Alors Mathilde, au bout du rouleau, hante le métro et ses couloirs, ainsi que le RER qu'elle prend pour son long trajet vers son bureau. Elle vit comme un automate, n'arrive plus à penser, réfléchir. Elle ne dort plus, ne mange plus, ne parle plus non plus. Elle ne sait pas à qui s'adresser, elle a l'impression d'être seule contre tous, alors elle se terre en elle-même, dont elle devient l'ombre.

En parallèle, nous faisons la connaissance de Thibault, un médecin urgentiste parisien, qui passe ses nuits à sillonner la ville pour aller de détresse en détresse.

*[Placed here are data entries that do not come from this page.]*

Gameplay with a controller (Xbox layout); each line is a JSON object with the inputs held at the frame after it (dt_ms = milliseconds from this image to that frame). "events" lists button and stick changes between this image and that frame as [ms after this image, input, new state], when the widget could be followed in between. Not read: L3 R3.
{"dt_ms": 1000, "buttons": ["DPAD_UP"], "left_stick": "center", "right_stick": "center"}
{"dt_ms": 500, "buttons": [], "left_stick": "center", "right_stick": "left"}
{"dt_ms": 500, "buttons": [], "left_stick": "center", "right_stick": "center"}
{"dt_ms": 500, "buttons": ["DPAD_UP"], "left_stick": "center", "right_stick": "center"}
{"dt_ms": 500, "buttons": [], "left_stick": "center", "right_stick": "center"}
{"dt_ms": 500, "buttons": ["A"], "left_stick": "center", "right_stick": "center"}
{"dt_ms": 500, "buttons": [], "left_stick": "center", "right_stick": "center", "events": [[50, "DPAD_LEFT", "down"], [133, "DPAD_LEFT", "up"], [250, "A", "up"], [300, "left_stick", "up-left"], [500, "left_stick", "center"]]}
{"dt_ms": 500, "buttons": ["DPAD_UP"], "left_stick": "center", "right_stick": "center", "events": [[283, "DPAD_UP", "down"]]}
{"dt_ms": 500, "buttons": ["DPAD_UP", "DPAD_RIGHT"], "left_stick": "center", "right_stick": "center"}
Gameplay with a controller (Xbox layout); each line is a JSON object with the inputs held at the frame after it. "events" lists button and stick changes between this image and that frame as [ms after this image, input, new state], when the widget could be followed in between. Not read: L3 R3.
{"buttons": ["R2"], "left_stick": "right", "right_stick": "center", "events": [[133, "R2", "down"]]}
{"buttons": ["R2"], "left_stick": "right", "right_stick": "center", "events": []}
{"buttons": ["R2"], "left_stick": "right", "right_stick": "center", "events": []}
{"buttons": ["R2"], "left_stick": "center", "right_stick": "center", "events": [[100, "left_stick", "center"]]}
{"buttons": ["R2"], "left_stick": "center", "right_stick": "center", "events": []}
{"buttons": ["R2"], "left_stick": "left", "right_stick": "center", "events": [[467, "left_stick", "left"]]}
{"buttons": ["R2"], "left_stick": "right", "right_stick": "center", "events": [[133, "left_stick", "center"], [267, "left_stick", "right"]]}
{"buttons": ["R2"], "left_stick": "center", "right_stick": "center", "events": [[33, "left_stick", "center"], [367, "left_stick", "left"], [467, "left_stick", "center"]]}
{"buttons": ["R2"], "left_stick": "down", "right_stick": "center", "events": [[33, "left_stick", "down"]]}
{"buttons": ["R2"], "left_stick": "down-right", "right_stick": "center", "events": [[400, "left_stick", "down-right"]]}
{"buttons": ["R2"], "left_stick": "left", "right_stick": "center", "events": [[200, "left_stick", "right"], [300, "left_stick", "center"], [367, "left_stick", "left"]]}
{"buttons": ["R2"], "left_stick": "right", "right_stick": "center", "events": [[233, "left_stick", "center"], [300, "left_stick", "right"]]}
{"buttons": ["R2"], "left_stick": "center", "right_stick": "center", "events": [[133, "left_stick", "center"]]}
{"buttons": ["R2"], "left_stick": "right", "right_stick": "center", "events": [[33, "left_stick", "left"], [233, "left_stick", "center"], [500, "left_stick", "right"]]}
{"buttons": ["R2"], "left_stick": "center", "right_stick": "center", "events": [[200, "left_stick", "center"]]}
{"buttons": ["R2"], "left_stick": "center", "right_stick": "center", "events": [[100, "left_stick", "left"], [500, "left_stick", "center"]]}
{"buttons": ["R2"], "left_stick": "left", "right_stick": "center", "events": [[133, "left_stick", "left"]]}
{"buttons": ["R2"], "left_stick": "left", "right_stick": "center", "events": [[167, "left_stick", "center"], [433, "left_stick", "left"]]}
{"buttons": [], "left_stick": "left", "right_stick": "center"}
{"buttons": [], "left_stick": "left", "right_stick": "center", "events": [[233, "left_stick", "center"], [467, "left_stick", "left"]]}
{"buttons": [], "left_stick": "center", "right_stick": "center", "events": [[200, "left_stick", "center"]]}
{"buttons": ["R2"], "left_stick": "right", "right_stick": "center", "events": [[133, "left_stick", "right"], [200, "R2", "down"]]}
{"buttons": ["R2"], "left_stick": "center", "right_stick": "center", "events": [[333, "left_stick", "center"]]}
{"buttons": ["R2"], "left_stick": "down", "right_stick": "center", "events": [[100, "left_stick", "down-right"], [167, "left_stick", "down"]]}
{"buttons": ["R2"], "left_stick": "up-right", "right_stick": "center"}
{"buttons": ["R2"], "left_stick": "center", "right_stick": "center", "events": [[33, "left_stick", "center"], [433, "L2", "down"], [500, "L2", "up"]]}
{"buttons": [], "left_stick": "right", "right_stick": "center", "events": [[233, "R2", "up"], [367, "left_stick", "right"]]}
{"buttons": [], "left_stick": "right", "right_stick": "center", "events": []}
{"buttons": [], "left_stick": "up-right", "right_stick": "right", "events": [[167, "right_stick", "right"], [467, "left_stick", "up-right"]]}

A trop s'occuper des autres, Thibault se retrouve seul, et cette solitude lui pèse douloureusement.

On se demande s'il vont se rencontrer, si ces deux êtres écorchés, malheureux vont pouvoir se rejoindre et tenter, à deux, de remonter la pente, renouer avec le monde, trouver en l'autre du courage pour supporter leur situation, et même tenter de la modifier. « Mais les gens désespérés ne se rencontrent pas. Ou peut-être au cinéma. Dans la vraie vie, ils se croisent, s'effleurent, se percutent. Et souvent se repoussent, comme les pôles identiques de deux aimants. »

La ville, « cette superposition de mouvements. Ce territoire infini d'intersections, où l'on ne se rencontre pas » bruisse autour d'eux, présente comme un troisième personnage de ce roman, qui la rend vraiment vivante. Alors que ces deux êtres stagnent dans leur vie, sont à un point mort, n'arrivent plus à avancer, Paris est en mouvement perpétuel, fourmille, étend ses tentacules et sa violence.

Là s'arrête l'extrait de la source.